> [Work task]: Please read the records below and return each line holding the string "margins".

> [Provided records]:
##########

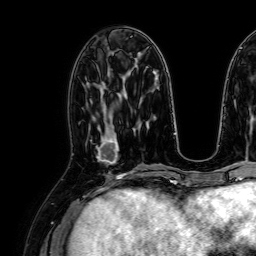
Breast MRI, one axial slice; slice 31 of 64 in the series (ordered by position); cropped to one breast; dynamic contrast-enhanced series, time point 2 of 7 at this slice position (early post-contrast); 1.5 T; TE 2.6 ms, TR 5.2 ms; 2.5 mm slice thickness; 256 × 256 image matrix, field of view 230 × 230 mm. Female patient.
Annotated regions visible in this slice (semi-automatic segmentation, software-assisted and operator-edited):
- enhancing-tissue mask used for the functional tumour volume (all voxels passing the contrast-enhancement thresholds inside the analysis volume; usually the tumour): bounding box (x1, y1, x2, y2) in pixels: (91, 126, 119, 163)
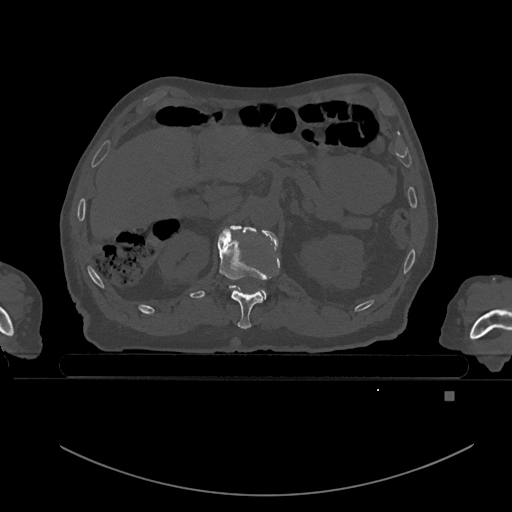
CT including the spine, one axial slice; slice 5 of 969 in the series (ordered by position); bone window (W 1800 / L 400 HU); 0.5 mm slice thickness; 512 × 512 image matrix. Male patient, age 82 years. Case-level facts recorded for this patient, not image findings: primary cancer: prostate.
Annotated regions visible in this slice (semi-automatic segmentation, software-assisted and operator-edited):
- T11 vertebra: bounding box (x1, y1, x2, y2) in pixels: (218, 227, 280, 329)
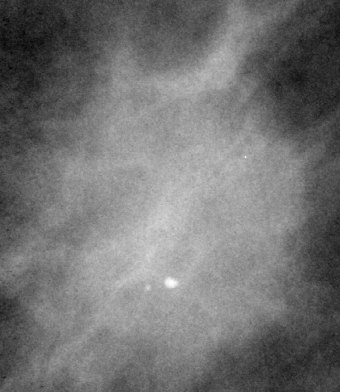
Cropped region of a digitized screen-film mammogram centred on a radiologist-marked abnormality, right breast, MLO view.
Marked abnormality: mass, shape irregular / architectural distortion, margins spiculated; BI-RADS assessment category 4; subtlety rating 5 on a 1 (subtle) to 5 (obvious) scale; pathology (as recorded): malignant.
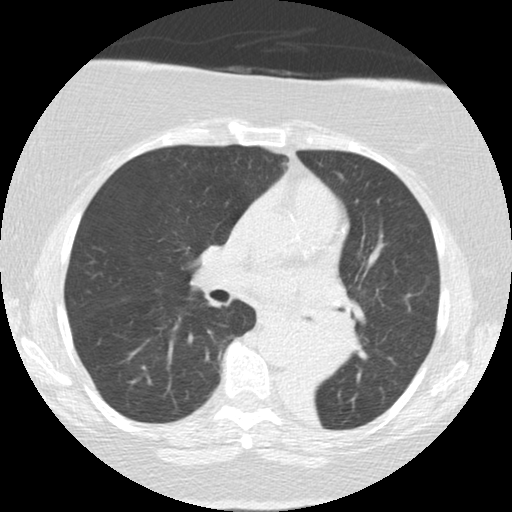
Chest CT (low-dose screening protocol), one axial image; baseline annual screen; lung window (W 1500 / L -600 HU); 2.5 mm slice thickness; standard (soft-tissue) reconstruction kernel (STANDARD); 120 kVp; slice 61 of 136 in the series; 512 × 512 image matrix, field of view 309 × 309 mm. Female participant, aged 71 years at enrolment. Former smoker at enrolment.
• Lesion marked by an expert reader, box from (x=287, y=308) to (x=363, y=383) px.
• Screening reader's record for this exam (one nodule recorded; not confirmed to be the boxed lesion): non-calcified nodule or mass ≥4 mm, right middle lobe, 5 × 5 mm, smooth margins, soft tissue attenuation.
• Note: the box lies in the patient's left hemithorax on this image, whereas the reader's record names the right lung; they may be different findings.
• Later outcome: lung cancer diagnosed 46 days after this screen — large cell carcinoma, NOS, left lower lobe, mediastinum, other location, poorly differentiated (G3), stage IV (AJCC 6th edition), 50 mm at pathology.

##########

> [Result for this task]:
Marked abnormality: mass, shape irregular / architectural distortion, margins spiculated; BI-RADS assessment category 4; subtlety rating 5 on a 1 (subtle) to 5 (obvious) scale; pathology (as recorded): malignant.
• Screening reader's record for this exam (one nodule recorded; not confirmed to be the boxed lesion): non-calcified nodule or mass ≥4 mm, right middle lobe, 5 × 5 mm, smooth margins, soft tissue attenuation.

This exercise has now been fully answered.